MateriAlZ Seminar: Katharine Harrison

Abstract
Li metal anodes can theoretically enable higher energy density batteries relative to Li-ion batteries, but Li cycling is plagued by poor morphological control. Li plates in high-aspect-ratio morphologies such as dendrites, which can puncture the separator used in batteries and short the electrodes together. Li also reacts parasitically with the electrolyte, causing the irreversible formation of a surface film on Li deposits, which is referred to as the solid electrolyte interphase. We systematically varied applied pressure in pouch cell batteries to quantify its effect on cycling and morphology at varied current densities in solvate electrolytes. We found that pressure can improve performance and morphology at low current densities but too much pressure can degrade performance due to transport issues associated with pore closure in the porous separator. To better understand morphology, we developed a technique to mill through and image in-tact battery stacks in coin cells without disassembly using a cryogenic laser plasma-focused ion beam scanning electron microscope. Images showed that high current density cycling can lead to complete failure of the separator and/or growth of Li into the separator. Using this technique, we showed that applied pressure exacerbates short circuits rather than pressure squashing dendritic growth at high current densities. This work is important for understanding the optimal pressure needed to operate Li metal anode batteries and for understanding the relationships between electrochemistry, transport, and mechanical properties in Li metal anode cells.
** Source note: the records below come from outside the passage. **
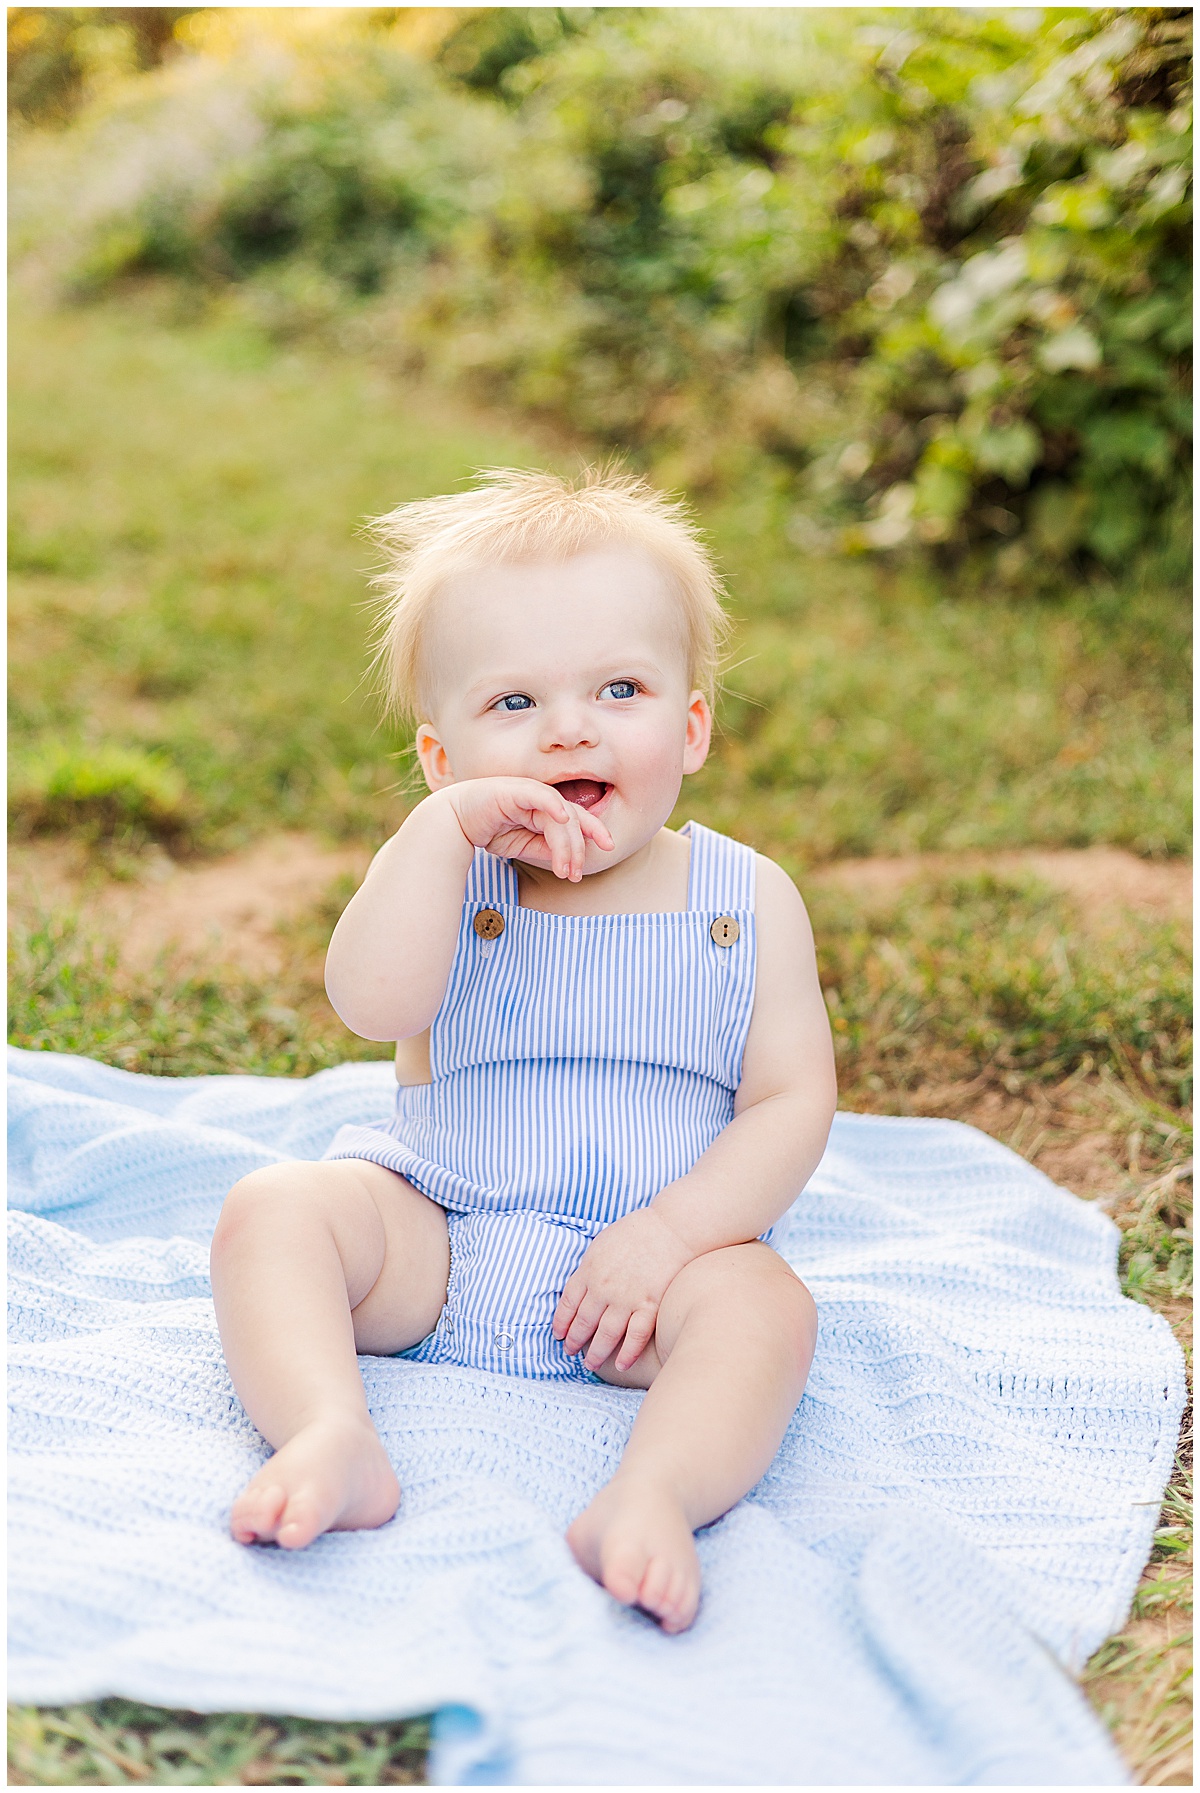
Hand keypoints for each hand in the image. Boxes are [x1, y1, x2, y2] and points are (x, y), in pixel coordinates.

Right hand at [445, 778, 612, 882]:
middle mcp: (541, 798)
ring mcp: (529, 792)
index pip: (577, 819)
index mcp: (545, 808)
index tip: (607, 848)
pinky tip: (562, 819)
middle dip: (578, 848)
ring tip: (565, 869)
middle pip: (573, 820)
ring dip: (566, 844)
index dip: (593, 832)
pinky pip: (541, 796)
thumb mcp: (521, 845)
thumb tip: (568, 860)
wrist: (452, 821)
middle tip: (575, 874)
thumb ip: (544, 848)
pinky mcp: (515, 790)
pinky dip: (554, 806)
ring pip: (560, 817)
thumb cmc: (486, 829)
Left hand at [552, 1208, 694, 1372]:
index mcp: (589, 1270)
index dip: (562, 1322)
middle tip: (571, 1352)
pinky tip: (621, 1365)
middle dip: (575, 1341)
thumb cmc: (638, 1232)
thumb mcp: (602, 1244)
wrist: (672, 1228)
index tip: (559, 1335)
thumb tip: (580, 1287)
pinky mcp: (650, 1305)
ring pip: (606, 1335)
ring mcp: (627, 1299)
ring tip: (591, 1365)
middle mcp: (604, 1288)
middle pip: (584, 1322)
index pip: (568, 1304)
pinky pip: (636, 1337)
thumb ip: (589, 1268)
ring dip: (596, 1353)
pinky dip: (627, 1354)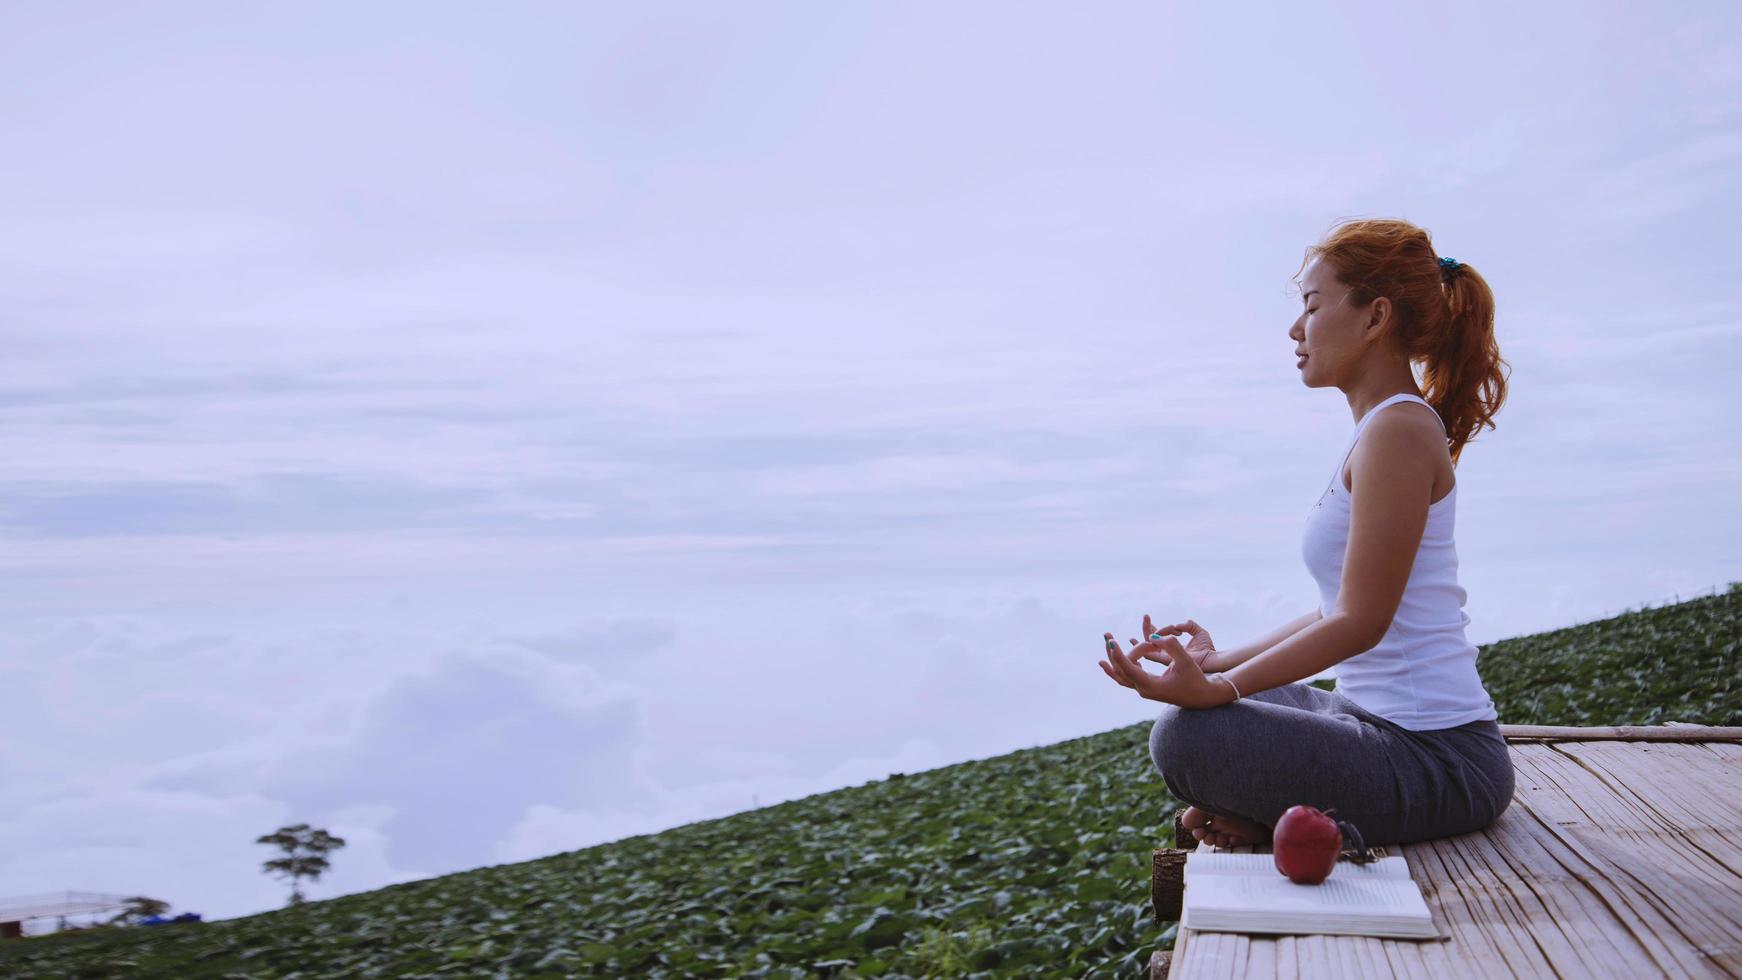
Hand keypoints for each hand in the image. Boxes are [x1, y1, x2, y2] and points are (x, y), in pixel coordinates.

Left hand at [1098, 631, 1230, 708]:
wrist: (1202, 696)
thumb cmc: (1196, 679)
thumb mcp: (1186, 661)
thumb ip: (1172, 647)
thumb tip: (1153, 637)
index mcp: (1151, 686)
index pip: (1128, 669)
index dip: (1118, 655)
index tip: (1112, 642)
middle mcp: (1144, 689)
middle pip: (1120, 670)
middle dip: (1112, 652)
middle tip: (1108, 635)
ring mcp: (1143, 689)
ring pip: (1120, 674)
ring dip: (1112, 658)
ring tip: (1107, 640)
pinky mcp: (1146, 686)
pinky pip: (1126, 676)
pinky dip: (1119, 664)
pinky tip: (1116, 652)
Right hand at [1136, 617, 1216, 670]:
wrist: (1211, 660)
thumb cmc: (1208, 648)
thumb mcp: (1199, 632)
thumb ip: (1189, 625)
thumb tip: (1178, 625)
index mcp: (1173, 646)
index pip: (1159, 636)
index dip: (1154, 627)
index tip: (1160, 620)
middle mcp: (1167, 652)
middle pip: (1150, 640)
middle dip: (1147, 627)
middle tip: (1146, 616)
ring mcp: (1166, 657)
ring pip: (1148, 644)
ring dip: (1147, 631)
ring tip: (1147, 619)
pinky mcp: (1166, 661)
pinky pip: (1151, 653)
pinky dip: (1148, 643)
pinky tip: (1152, 634)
Sandia National Laboratories is a multimission laboratory managed and operated by National Technology and Engineering Solutions of Sandia, LLC., a wholly owned subsidiary of Honeywell International, Inc., for the U.S. Department of Energy's National Nuclear Security Administration under contract DE-NA-0003525.

Bio
Dr. Katharine Harrison is a principal member of the technical staff at Sandia National Laboratories working in the Nanoscale Sciences Department. She received her B.S. from the University of California San Diego in mechanical engineering. She received her M.S.E. from the University of Texas at Austin in mechanical engineering with a focus on thermal fluid systems. She received her Ph.D. from the University of Texas at Austin in mechanical engineering with a focus in materials science. She has been working in the battery field for 16 years. Her Ph.D. was focused on microwave-assisted solvothermal synthesis and electrochemical/materials characterization of Li-ion battery cathode materials. At Sandia, she has worked on lithiation and sodiation into carbon materials, Si anodes, Li metal anodes, O2 cathodes, and conversion cathodes for next-generation batteries.